* _DIRECTIONS FOR THIS TASK_: Copy the text of every entry below line for line, keeping each character unchanged.

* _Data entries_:
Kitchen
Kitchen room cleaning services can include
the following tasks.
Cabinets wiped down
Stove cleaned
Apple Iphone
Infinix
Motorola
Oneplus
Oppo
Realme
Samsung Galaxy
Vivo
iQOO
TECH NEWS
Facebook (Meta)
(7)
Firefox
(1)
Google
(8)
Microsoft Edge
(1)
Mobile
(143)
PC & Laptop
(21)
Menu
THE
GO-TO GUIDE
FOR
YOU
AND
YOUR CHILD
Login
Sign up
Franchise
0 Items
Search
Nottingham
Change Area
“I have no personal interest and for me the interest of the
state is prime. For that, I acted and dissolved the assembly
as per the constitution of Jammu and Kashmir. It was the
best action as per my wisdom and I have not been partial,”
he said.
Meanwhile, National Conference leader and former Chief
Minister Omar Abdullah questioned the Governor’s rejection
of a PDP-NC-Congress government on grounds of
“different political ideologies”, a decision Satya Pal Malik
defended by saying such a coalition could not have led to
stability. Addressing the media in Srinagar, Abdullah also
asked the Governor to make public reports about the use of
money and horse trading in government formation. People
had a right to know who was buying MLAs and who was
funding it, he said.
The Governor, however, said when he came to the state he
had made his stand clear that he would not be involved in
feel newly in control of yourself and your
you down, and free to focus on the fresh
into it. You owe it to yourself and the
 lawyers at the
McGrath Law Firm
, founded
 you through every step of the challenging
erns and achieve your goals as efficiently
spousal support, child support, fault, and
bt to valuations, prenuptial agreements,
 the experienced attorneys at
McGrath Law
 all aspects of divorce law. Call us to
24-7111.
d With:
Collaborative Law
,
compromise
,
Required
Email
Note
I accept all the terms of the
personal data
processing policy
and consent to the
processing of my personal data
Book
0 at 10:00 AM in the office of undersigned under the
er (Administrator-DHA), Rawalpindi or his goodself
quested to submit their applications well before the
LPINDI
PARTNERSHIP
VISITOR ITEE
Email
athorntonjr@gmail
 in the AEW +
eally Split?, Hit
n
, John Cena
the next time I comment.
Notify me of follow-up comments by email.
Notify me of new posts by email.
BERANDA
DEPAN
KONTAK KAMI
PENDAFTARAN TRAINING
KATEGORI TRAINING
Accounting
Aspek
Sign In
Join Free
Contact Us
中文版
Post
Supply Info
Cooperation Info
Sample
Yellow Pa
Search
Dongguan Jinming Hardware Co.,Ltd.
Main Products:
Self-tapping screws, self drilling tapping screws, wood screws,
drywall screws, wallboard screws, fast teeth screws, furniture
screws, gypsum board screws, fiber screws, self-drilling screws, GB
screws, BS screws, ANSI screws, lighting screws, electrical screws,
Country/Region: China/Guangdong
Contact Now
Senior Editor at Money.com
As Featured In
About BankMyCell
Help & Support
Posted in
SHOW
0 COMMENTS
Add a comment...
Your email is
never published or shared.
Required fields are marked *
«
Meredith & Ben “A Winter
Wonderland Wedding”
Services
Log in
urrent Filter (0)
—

* _ANSWER SPACE_:
Kitchen
Kitchen room cleaning services can include
the following tasks.
Cabinets wiped down
Stove cleaned
Apple Iphone
Infinix
Motorola
Oneplus
Oppo
Realme
Samsung Galaxy
Vivo
iQOO
TECH NEWS
Facebook (Meta)
(7)
Firefox
(1)
Google
(8)
Microsoft Edge
(1)
Mobile
(143)
PC & Laptop
(21)
Menu
THE
GO-TO GUIDE
FOR
YOU
AND
YOUR CHILD
Login
Sign up
Franchise
0 Items
Search
Nottingham
Change Area
“I have no personal interest and for me the interest of the
state is prime. For that, I acted and dissolved the assembly
as per the constitution of Jammu and Kashmir. It was the
best action as per my wisdom and I have not been partial,”
he said.
Meanwhile, National Conference leader and former Chief
Minister Omar Abdullah questioned the Governor’s rejection
of a PDP-NC-Congress government on grounds of
“different political ideologies”, a decision Satya Pal Malik
defended by saying such a coalition could not have led to
stability. Addressing the media in Srinagar, Abdullah also
asked the Governor to make public reports about the use of
money and horse trading in government formation. People
had a right to know who was buying MLAs and who was
funding it, he said.
The Governor, however, said when he came to the state he
had made his stand clear that he would not be involved in
feel newly in control of yourself and your
you down, and free to focus on the fresh
into it. You owe it to yourself and the
 lawyers at the
McGrath Law Firm
, founded
 you through every step of the challenging
erns and achieve your goals as efficiently
spousal support, child support, fault, and
bt to valuations, prenuptial agreements,
 the experienced attorneys at
McGrath Law
 all aspects of divorce law. Call us to
24-7111.
d With:
Collaborative Law
,
compromise
,
Required
Email
Note
I accept all the terms of the
personal data
processing policy
and consent to the
processing of my personal data
Book
0 at 10:00 AM in the office of undersigned under the
er (Administrator-DHA), Rawalpindi or his goodself
quested to submit their applications well before the
LPINDI
PARTNERSHIP
VISITOR ITEE
Email
athorntonjr@gmail
 in the AEW +
eally Split?, Hit
n
, John Cena
the next time I comment.
Notify me of follow-up comments by email.
Notify me of new posts by email.
BERANDA
DEPAN
KONTAK KAMI
PENDAFTARAN TRAINING
KATEGORI TRAINING
Accounting
Aspek
Sign In
Join Free
Contact Us
中文版
Post
Supply Info
Cooperation Info
Sample
Yellow Pa
Search
Dongguan Jinming Hardware Co.,Ltd.
Main Products:
Self-tapping screws, self drilling tapping screws, wood screws,
drywall screws, wallboard screws, fast teeth screws, furniture
screws, gypsum board screws, fiber screws, self-drilling screws, GB
screws, BS screws, ANSI screws, lighting screws, electrical screws,
Country/Region: China/Guangdong
Contact Now
Senior Editor at Money.com
As Featured In
About BankMyCell
Help & Support
Posted in
SHOW
0 COMMENTS
Add a comment...
Your email is
never published or shared.
Required fields are marked *
«
Meredith & Ben “A Winter
Wonderland Wedding”
Services
Log in
urrent Filter (0)
—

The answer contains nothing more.